Dataset entries
=-=-=-=-=

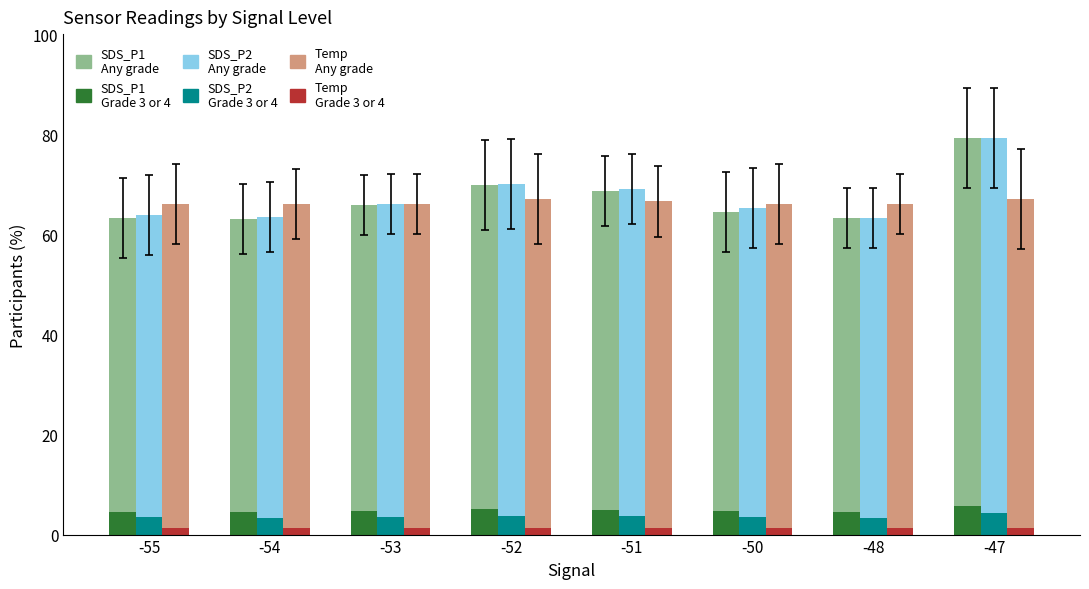

What is the sum of the SDS_P1 Grade 3 or 4 values at -47 and -51?

10.7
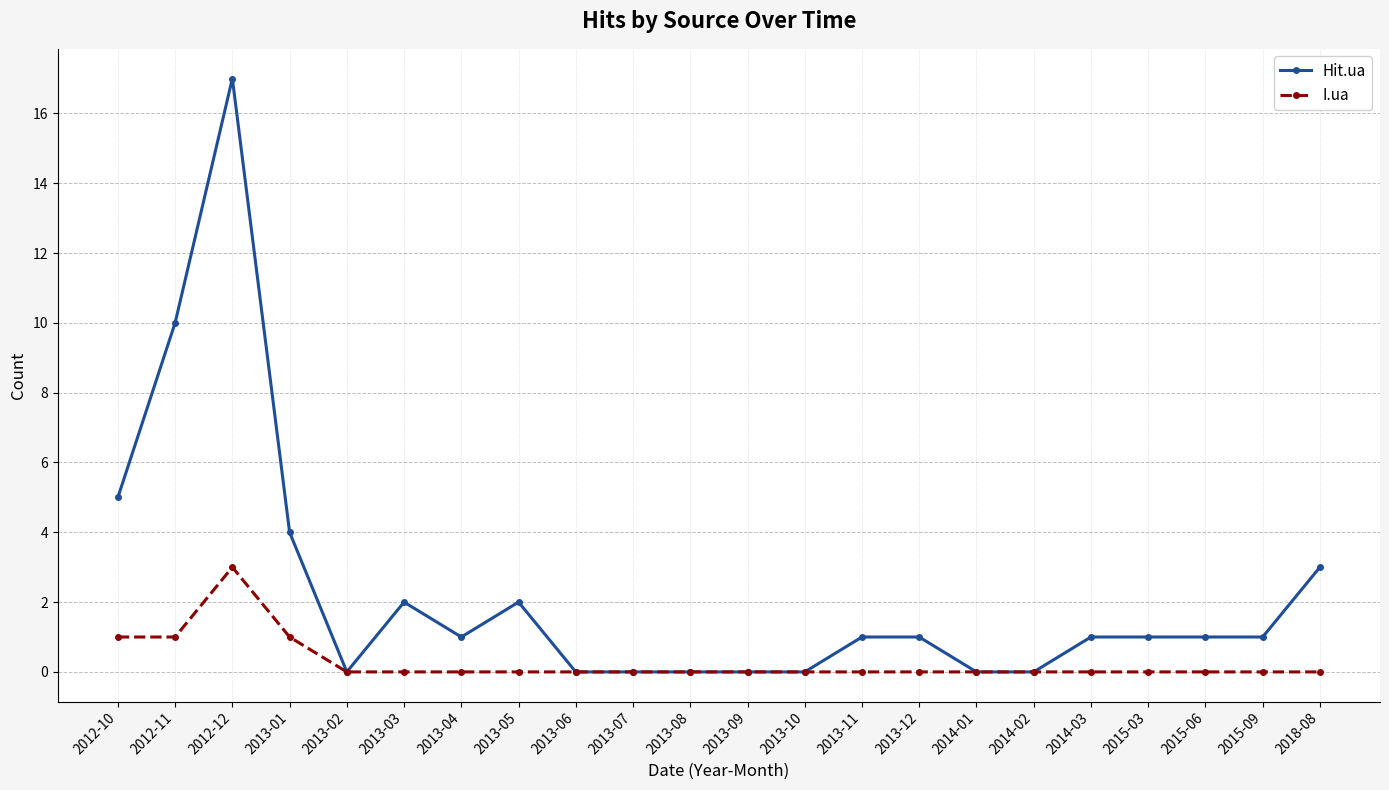

What is the maximum value shown in the chart?

17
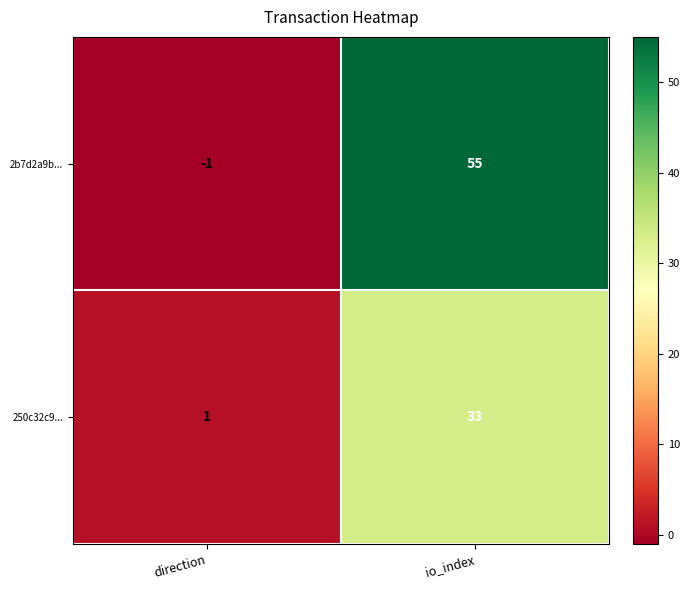

True or false: 250c32c9... has a value of 1 at direction.

True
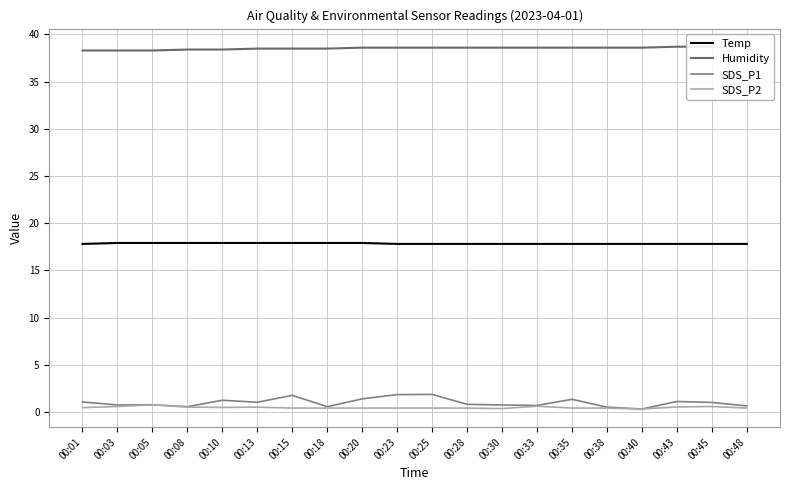

At how many categories does at least one series exceed 38?

20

=-=-=-=-=

▶ **What you have to do**: Reproduce every one of the records above word for word, leaving out the pictures.

▶ **Expected answer**:
What is the sum of the SDS_P1 Grade 3 or 4 values at -47 and -51?

10.7

What is the maximum value shown in the chart?

17

True or false: 250c32c9... has a value of 1 at direction.

True

At how many categories does at least one series exceed 38?

20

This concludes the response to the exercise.